Calves stay on their mothers for up to three weeks before being brought into pens for rearing. It is here they are fed warm milk from the vat twice a day and are introduced to calf meal.
“Traditionally you might start calves on a muesli, but because we have a small number of calves we start with meal and mix it with lucerne chaff to encourage them to start eating it,” says Shelli.
The Mears are SealesWinslow customers, and they work to get calves eating up to 1kg of meal per day to ensure they are getting the coccidiostat intake they need to ward off disease.
“We have quite a different system to other dairy farming operations. All the milk we produce goes to customers or gets fed to our calves. It can be six to 12 months before our calves are fully weaned,” says Shelli.
The calves stay on meal until they are yearlings. This allows the Mears to make the most of the limited amount of grass they have on their small farm and grow the calves to their full potential.
Shelli says SealesWinslow meal helps with calves’ rumen development and building the lifelong value of their animals.
“There’s no more important time for growth than the pre-puberty period of the calf because it influences their lifetime production. It’s a vital part of growing that calf so it can reach its full potential,” says Shelli.
“We’re growing every single calf to its genetic potential. SealesWinslow pellets have the nutrients, vitamins, minerals, coccidiostats and starches they need for optimal health and for rumen development.”
Many of the Mears’ herd are also shown at A&P shows around the region. Shelli knows that if she wants her animals to win in the ring, they must be fully fed.
Her calf rearing approach also pays off at sale time. Friesian bulls are sold through the saleyards twice a year. The last calves sold were spring born, but because of their size, the auctioneer thought they were Autumn born. Shelli’s Autumn born calves were in such good condition they were sold as yearlings.
“We’re proud of how well we do with them. We’re not doing big numbers, but people want well-grown animals. The way we are rearing them and what we’re feeding them is achieving that,” says Shelli.
The Mears milk their herd in a nine-a-side single herringbone shed that they built themselves.

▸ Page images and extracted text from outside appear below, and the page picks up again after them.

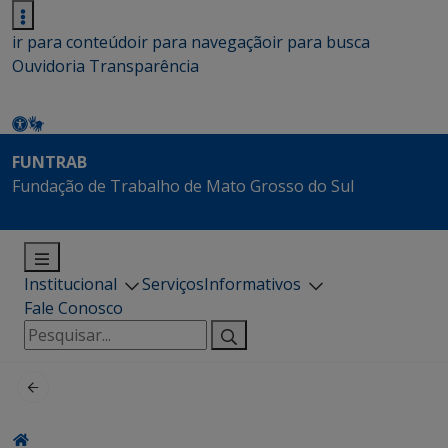
ir para conteúdo
ir para navegação
ir para busca
Ouvidoria
Transparência
FUNTRAB
Fundação de Trabalho de Mato Grosso do Sul
Institucional
Serviços
Informativos
Fale Conosco
Pesquisar
por: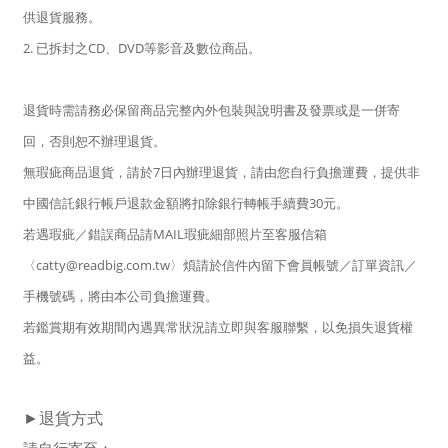
供退貨服務。
2. 已拆封之CD、DVD等影音及數位商品。
退貨時需請務必保留商品完整內外包裝與說明書及發票或是一併寄
回，否則恕不辦理退貨。
無瑕疵商品退貨，請於7日內辦理退貨，請由您自行負擔運費，提供非
中國信託銀行帳戶退款金額將扣除銀行轉帳手續費30元。
若遇瑕疵／錯誤商品請MAIL瑕疵細部照片至客服信箱
〈catty@readbig.com.tw〉煩請於信件內留下會員帳號／訂單資訊／
手機號碼，將由本公司負擔運費。
若鑑賞期有效期間內遇異常狀況請立即與客服聯繫，以免損失退貨權
益。
►退貨方式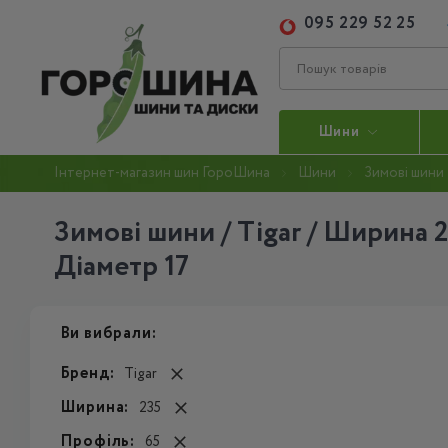
095 229 52 25
Шини
Інтернет-магазин шин ГороШина
Шини
Зимові шини
Зимові шини / Tigar / Ширина 2
Діаметр 17
Ви вибрали:
Бренд:
Tigar
Ширина:
235
Профіль:
65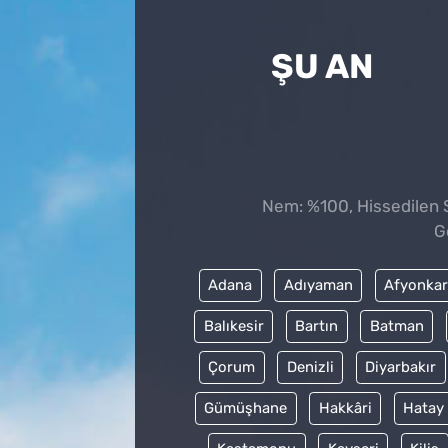
ŞU AN
Nem: %100, Hissedilen S
G
Adana
Adıyaman
Afyonkar
Balıkesir
Bartın
Batman
Çorum
Denizli
Diyarbakır
Gümüşhane
Hakkâri
Hatay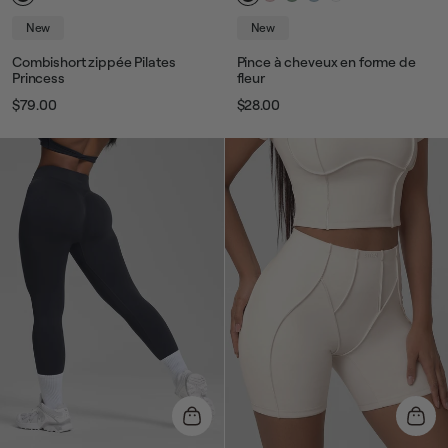
New
New
Combishort zippée Pilates
Pince à cheveux en forme de
Princess
fleur
$79.00
$28.00
Prix
Prix
Prix
Prix
habituel
de
habituel
de
vente
vente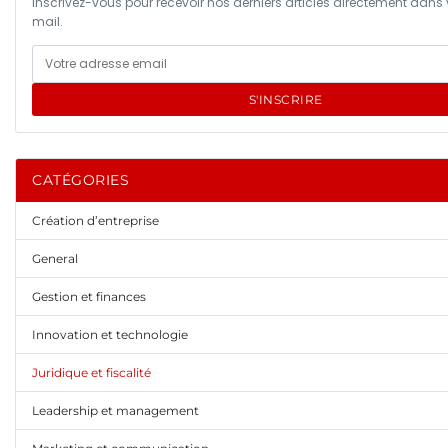
Inscrivez-vous pour recevoir nos derniers articles directement dans 
mail.
S'INSCRIRE
CATÉGORIES
Création d’entreprise
General
Gestion et finances
Innovation et technologie
Juridique et fiscalité
Leadership et management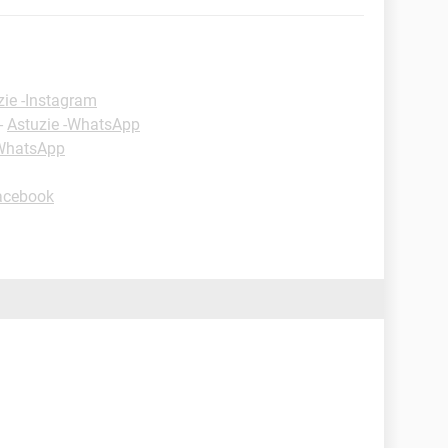
zie -Instagram
-
Astuzie -WhatsApp
-WhatsApp
Facebook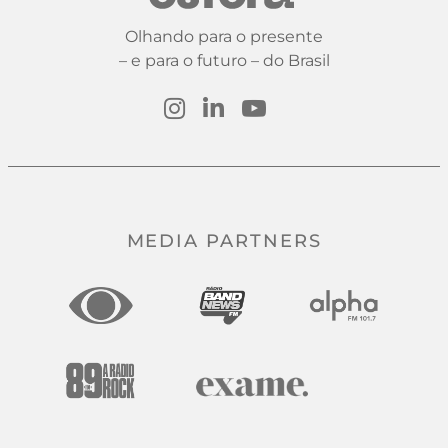
Olhando para o presente
– e para o futuro – do Brasil
MEDIA PARTNERS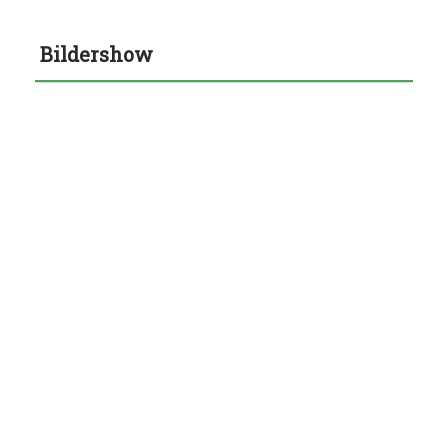
Bildershow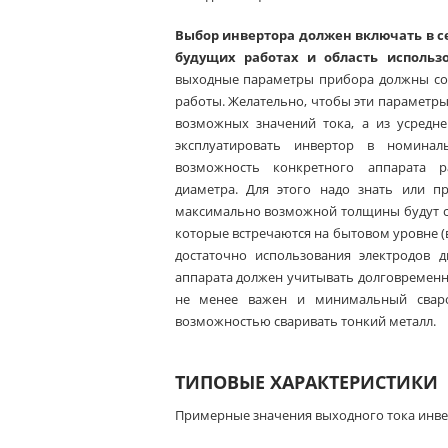
Выбор инвертора должен включать в с
будущих работах и область использо
выходные параметры прибора должны со
работы. Желательно, чтобы эти параметр
возможных значений тока, а из усредн
эксплуатировать инвертор в номина
возможность конкретного аппарата р
диаметра. Для этого надо знать или пр
максимально возможной толщины будут св
которые встречаются на бытовом уровне (в
достаточно использования электродов 
аппарата должен учитывать долговременн
не менее важен и минимальный сваро
возможностью сваривать тонкий металл.
ТИПОВЫЕ ХАРАКТЕРИСТИКИ
Примерные значения выходного тока инве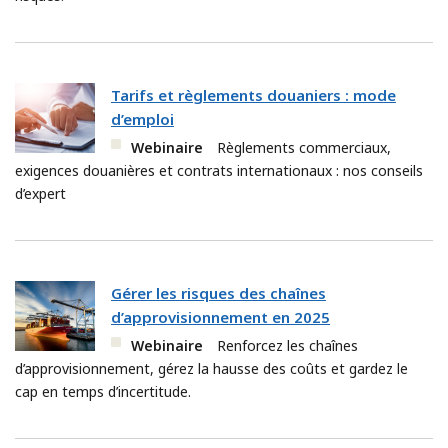
Tarifs et règlements douaniers : mode
d’emploi
Webinaire
Règlements commerciaux,
exigences douanières et contrats internationaux : nos conseils
d’expert
Gérer les risques des chaînes
d’approvisionnement en 2025
Webinaire
Renforcez les chaînes
d’approvisionnement, gérez la hausse des coûts et gardez le
cap en temps d’incertitude.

They offer farm tours where customers can stand on one side of herringbone while the cows are milked on the other.
“We get a lot of customers coming through and family groups who want to see where their milk is coming from. We’re happy to give them a look behind the scenes!”
As a licensed raw milk supplier, the Mears’ must follow strict procedures and complete rigorous testing of their milk to ensure the safety of every batch.
Shelli says if they were supplying a larger dairy company, they would never raise calves the way they do, like leaving them on their mothers for an extended period or feeding them warm milk from the vat. However, she says many of their methods are transferrable to larger operations.
“Making sure they get colostrum in those early hours after birth is important no matter how many calves you’re rearing. Making sure they’re fully fed. Using quality calf muesli, meal, or pellets to make sure they grow to their full potential. These are all things every farmer should do,” says Shelli.
“We do it for the love of dairy and for the love of cows. We developed the business so we could keep our cows. We didn’t keep our cows so we could have a business.”